Bereitgestellter Auszug:
Beim Aussteigerprogramm des Verfassungsschutzes meldete sich keiner

Das ist ein verbreitetes Problem: Seitdem die Sicherheitsbehörden mit ihren Versuchen gescheitert sind, eigene Aussteigerprogramme für Islamisten auf den Weg zu bringen, müssen sie vor allem freien Mitarbeitern und privaten Vereinen vertrauen.

Das Bundesamt für Verfassungsschutz musste 2015 sein Aussteigerprogramm für Islamisten, "Hatif", nach vierjährigem Betrieb einstellen. Dort hatte sich kaum jemand gemeldet, das Telefon soll wochenlang stillgestanden haben. Zu wenig Vertrauen hätten Betroffene in den Geheimdienst, räumte Verfassungsschutzchef Hans-Georg Maaßen ein.

In Frankreich hat man dieselbe Erfahrung gemacht: Das dortige Pilotprojekt eines "Rehabilitationszentrums", einer Art Bootcamp mit religiöser Umerziehung, gilt inzwischen als eine der schlechtesten von vielen schlechten Ideen. Nicht nur, weil die Inhaftierten morgens die Flagge grüßen mussten. Es unterrichteten dort "moderate" Imame, die direkt von den Sicherheitsbehörden bestellt und bezahlt wurden - und deshalb als deren Lakaien dastanden.

Aufgabe: Bitte aktualisiere einen Abschnitt des Auszugs zum Aussteigerprogramm, indem du "Islamisten" durch "Extremisten" ersetzt. Beginne bei den Worten "Das ist ein" und höre nach "Verfassungsschutzchef Hans-Georg Maaßen ein." auf.

Übungsdaten:
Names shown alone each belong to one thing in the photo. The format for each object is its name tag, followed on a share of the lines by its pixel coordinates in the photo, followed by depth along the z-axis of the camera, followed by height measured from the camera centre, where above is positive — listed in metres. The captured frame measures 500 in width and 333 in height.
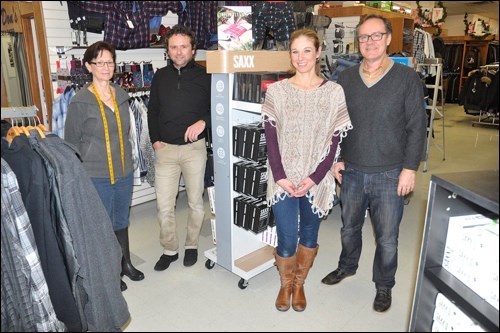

Lösung:
Das ist ein verbreitetes Problem: Seitdem die Sicherheitsbehörden mit ihren Versuchen gescheitert sind, eigene Aussteigerprogramme für Extremisten auf den Weg zu bringen, müssen sie vor allem freien Mitarbeitern und privaten Vereinen vertrauen.

Das Bundesamt für Verfassungsschutz musste 2015 sein Aussteigerprogramm für Extremisten, "Hatif", nach vierjährigem Betrieb einstellen. Dort hatte sich kaum jemand gemeldet, das Telefon soll wochenlang stillgestanden haben. Zu wenig Vertrauen hätten Betroffene in den Geheimdienst, räumte Verfassungsschutzchef Hans-Georg Maaßen ein.